BEGIN SOURCE MATERIAL

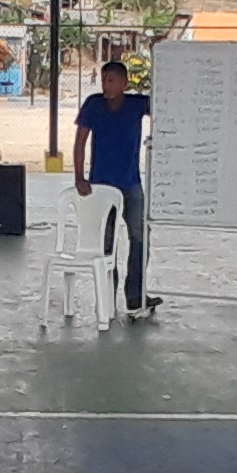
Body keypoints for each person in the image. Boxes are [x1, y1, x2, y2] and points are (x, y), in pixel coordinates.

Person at [72, 60, 158, 320]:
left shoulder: (137, 104)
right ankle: (107, 297)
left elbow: (166, 104)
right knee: (107, 244)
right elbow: (80, 142)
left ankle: (135, 295)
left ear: (124, 83)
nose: (106, 86)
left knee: (140, 238)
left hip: (131, 184)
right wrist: (79, 177)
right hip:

END SOURCE MATERIAL

• [PROBLEM DETAILS]: Report every line from the listing above where the string "right" can be found.

• [RESPONSE AREA]:
right ankle: (107, 297)
right knee: (107, 244)
right elbow: (80, 142)
right wrist: (79, 177)
right hip:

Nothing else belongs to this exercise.